[Plain-text document sources]

Start of Block

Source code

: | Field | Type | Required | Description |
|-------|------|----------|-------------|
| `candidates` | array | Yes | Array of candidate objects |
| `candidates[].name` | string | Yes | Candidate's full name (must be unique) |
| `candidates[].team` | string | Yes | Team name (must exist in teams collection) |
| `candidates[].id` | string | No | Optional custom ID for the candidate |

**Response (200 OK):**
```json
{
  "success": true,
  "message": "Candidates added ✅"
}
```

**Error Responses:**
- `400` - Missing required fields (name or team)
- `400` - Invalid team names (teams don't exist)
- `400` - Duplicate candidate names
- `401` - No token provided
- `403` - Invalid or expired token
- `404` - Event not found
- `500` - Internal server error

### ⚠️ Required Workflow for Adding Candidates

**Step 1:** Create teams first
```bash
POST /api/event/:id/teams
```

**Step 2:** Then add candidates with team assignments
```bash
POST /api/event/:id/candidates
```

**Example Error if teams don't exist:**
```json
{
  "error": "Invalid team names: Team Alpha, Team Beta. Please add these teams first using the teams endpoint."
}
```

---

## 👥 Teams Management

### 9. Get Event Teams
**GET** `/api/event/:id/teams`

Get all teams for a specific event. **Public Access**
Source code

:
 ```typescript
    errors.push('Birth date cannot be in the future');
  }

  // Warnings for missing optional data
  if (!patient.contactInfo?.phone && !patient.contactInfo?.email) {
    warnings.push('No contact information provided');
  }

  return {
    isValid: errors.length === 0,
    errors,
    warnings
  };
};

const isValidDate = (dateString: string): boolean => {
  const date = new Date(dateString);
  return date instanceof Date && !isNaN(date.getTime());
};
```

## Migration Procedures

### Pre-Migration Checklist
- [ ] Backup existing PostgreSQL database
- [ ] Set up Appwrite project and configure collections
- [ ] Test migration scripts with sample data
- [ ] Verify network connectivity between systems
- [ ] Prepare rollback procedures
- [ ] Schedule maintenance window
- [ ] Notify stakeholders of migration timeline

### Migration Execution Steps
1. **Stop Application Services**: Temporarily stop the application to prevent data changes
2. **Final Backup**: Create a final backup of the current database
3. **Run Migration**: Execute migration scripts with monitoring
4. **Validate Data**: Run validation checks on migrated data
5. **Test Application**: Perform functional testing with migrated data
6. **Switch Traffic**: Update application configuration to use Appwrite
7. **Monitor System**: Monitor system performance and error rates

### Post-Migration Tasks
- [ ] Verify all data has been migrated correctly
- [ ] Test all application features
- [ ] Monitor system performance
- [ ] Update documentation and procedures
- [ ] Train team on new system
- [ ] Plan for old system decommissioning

End of Block

◆ Assigned task
Lines from the one containing "- [ ] Verify all" to the last line above, both included: copy these exactly and write nothing else.

◆ Solved exercise
- [ ] Verify all data has been migrated correctly
- [ ] Test all application features
- [ ] Monitor system performance
- [ ] Update documentation and procedures
- [ ] Train team on new system
- [ ] Plan for old system decommissioning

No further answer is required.